#### WHAT YOU WILL DO:
Please rewrite the material from its first line through the line containing "φαρμακοποιού διευρύνει την πρόσβαση, ενισχύει", inclusive, replacing "Dauphin" with "Baleine" and leaving everything else unchanged.
★ ★ ★
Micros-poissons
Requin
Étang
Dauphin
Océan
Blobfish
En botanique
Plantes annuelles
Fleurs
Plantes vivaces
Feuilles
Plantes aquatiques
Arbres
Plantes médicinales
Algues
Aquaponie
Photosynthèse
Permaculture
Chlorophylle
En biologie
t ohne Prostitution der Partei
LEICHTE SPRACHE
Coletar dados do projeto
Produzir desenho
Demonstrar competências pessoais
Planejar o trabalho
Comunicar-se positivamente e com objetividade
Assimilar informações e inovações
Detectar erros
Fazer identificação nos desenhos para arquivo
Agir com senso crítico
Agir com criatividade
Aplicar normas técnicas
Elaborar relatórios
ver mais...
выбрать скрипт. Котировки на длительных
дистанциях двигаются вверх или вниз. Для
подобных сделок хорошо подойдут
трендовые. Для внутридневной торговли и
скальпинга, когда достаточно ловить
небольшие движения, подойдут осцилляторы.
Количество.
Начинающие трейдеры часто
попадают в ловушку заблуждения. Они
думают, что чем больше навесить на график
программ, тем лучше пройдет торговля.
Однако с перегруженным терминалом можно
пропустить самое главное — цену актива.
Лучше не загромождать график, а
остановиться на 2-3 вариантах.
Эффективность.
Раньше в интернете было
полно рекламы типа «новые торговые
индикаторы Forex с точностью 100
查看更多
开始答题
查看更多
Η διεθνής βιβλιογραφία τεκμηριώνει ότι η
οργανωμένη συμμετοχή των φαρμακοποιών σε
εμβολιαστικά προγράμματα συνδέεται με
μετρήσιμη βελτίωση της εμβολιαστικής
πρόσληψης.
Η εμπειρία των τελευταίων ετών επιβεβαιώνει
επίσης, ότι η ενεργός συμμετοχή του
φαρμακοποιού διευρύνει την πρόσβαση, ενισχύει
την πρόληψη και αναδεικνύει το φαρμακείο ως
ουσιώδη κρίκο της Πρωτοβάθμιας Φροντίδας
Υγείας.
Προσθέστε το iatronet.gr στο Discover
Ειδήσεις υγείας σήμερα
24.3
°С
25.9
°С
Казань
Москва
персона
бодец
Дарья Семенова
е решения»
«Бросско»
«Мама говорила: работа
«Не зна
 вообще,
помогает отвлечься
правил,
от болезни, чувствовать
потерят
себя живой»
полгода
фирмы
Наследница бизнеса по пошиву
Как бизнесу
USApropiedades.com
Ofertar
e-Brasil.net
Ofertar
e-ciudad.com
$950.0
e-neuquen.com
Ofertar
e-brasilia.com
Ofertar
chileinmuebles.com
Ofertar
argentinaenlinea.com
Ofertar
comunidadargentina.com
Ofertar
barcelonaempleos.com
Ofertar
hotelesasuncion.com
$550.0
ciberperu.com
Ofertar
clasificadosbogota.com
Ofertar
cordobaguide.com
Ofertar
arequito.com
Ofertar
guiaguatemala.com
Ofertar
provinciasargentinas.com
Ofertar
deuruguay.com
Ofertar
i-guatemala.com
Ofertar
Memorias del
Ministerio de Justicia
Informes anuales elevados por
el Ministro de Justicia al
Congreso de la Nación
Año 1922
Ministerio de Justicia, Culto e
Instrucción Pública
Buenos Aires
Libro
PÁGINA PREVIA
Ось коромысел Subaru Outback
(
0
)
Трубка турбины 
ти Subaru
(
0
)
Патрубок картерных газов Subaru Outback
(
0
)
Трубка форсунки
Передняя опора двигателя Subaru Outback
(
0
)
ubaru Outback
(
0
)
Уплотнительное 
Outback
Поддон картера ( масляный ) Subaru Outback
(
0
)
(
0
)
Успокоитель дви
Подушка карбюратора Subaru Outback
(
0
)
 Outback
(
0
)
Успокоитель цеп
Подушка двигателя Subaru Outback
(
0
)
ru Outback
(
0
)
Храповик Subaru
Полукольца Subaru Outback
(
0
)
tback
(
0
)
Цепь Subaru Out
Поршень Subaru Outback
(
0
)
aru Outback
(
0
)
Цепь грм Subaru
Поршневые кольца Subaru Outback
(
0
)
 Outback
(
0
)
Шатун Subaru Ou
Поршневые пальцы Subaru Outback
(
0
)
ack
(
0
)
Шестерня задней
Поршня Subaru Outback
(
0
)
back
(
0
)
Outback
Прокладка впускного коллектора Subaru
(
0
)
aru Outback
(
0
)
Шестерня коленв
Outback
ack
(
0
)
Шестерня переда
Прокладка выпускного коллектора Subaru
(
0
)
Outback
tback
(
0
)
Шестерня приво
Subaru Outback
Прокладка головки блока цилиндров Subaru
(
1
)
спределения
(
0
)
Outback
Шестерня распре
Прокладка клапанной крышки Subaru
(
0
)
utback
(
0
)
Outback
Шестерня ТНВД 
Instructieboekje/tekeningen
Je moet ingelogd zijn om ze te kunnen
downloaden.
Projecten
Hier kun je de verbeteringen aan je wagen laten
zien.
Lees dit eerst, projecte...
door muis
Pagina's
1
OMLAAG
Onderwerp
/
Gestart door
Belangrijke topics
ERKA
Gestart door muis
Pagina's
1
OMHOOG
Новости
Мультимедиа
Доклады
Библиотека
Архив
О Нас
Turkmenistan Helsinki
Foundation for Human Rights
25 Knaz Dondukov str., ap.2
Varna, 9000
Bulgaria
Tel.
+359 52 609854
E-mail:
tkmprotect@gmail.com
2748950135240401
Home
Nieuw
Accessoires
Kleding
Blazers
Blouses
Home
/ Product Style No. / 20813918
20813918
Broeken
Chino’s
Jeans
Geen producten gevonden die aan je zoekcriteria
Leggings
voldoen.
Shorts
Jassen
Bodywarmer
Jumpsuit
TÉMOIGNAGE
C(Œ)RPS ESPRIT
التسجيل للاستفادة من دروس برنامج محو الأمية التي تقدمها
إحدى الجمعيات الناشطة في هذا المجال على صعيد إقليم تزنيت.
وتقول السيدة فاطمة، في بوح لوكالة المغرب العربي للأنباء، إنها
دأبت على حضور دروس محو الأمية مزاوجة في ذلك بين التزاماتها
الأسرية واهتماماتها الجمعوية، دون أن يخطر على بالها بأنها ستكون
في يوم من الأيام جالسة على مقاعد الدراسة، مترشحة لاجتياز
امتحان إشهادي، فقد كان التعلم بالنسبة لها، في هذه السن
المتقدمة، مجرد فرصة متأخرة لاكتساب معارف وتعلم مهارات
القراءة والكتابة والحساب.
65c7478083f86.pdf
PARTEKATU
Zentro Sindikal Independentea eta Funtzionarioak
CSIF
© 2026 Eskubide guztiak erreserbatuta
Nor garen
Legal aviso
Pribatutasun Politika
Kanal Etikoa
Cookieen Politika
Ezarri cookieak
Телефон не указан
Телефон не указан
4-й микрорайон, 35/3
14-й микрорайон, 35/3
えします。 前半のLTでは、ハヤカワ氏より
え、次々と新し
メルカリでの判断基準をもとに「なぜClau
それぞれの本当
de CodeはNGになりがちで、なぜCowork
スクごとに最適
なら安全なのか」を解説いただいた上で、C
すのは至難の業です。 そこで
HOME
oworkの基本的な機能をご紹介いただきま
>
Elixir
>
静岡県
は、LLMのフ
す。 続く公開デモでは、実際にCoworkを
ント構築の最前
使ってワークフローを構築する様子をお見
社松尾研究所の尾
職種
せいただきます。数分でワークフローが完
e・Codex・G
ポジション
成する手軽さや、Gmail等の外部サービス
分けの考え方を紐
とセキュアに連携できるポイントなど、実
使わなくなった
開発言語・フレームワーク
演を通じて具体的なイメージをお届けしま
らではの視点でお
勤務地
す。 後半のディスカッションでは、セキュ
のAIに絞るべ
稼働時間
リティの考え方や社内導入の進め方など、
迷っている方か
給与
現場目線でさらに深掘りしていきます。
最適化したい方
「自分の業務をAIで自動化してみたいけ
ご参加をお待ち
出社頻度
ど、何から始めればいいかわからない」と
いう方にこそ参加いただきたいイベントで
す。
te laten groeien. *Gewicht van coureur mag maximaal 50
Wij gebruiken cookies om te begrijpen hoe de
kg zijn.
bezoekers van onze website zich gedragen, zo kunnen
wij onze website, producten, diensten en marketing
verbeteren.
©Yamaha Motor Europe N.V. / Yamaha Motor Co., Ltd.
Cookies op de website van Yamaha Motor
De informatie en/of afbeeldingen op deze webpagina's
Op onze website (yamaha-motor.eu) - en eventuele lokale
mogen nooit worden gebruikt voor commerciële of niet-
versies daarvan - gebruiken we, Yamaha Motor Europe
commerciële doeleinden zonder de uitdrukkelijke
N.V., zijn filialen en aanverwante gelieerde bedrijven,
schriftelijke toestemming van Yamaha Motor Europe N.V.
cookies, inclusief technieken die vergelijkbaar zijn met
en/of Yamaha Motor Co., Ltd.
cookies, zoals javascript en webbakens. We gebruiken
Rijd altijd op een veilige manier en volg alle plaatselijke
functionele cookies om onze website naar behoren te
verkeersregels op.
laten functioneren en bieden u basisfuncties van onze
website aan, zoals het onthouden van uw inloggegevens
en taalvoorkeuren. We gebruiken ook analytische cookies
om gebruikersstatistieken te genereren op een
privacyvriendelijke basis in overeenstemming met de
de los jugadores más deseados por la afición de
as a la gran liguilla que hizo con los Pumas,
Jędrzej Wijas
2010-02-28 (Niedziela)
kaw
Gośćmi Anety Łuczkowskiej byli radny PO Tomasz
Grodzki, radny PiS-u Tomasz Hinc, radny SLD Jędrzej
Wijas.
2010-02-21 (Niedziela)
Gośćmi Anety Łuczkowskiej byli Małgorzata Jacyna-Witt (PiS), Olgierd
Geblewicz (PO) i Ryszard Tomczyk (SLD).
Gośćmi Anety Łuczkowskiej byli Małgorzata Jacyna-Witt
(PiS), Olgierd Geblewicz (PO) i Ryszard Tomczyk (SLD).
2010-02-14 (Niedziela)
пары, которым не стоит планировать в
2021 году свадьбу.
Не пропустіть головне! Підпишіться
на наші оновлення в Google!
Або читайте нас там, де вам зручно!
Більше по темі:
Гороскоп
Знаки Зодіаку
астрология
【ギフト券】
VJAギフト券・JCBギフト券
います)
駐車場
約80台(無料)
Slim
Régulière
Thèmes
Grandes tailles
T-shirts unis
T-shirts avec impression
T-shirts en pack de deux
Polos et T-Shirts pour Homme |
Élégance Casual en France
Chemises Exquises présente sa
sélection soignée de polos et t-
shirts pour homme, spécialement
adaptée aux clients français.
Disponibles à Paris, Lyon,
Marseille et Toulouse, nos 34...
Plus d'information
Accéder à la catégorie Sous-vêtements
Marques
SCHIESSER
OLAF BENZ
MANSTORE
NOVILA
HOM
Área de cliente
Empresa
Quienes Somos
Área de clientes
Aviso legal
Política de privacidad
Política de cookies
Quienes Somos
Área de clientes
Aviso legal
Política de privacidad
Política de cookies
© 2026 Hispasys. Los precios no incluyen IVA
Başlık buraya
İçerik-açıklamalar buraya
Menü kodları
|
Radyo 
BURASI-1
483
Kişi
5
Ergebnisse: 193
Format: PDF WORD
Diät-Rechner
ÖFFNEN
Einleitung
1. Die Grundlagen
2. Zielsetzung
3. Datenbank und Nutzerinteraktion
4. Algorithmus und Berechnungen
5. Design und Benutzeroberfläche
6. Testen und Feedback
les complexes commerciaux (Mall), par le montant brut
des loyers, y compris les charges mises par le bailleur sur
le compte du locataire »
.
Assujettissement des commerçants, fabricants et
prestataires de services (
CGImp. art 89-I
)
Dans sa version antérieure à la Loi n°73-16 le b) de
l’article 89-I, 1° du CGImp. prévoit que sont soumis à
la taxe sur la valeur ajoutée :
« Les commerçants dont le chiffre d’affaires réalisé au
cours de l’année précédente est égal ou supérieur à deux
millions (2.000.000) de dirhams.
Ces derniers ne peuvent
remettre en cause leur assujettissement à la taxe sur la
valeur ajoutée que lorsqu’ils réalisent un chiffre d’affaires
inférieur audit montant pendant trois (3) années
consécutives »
★ ★ ★
#### SOLUTION TO THE PROBLEM:
Micros-poissons
Requin
Étang
Baleine
Océan
Blobfish
En botanique
Plantes annuelles
Fleurs
Plantes vivaces
Feuilles
Plantes aquatiques
Arbres
Plantes médicinales
Algues
Aquaponie
Photosynthèse
Permaculture
Chlorophylle
En biologie
t ohne Prostitution der Partei
LEICHTE SPRACHE
Coletar dados do projeto
Produzir desenho
Demonstrar competências pessoais
Planejar o trabalho
Comunicar-se positivamente e com objetividade
Assimilar informações e inovações
Detectar erros
Fazer identificação nos desenhos para arquivo
Agir com senso crítico
Agir com criatividade
Aplicar normas técnicas
Elaborar relatórios
ver mais...
выбрать скрипт. Котировки на длительных
дистанциях двигаются вверх или вниз. Для
подобных сделок хорошо подойдут
трендовые. Для внутридневной торговли и
скальпинга, когда достаточно ловить
небольшие движения, подойдут осцилляторы.
Количество.
Начинающие трейдеры часто
попадают в ловушку заблуждения. Они
думают, что чем больше навесить на график
программ, тем лучше пройдет торговля.
Однако с перегруженным терминалом можно
пропустить самое главное — цену актива.
Лучше не загромождать график, а
остановиться на 2-3 вариантах.
Эффективность.
Раньше в интернете было
полно рекламы типа «новые торговые
индикаторы Forex с точностью 100
查看更多
开始答题
查看更多
Η διεθνής βιβλιογραφία τεκμηριώνει ότι η
οργανωμένη συμμετοχή των φαρμακοποιών σε
εμβολιαστικά προγράμματα συνδέεται με
μετρήσιμη βελτίωση της εμβολιαστικής
πρόσληψης.
Η εμπειρία των τελευταίων ετών επιβεβαιώνει
επίσης, ότι η ενεργός συμμετοχή του
φαρμακοποιού διευρύνει την πρόσβαση, ενισχύει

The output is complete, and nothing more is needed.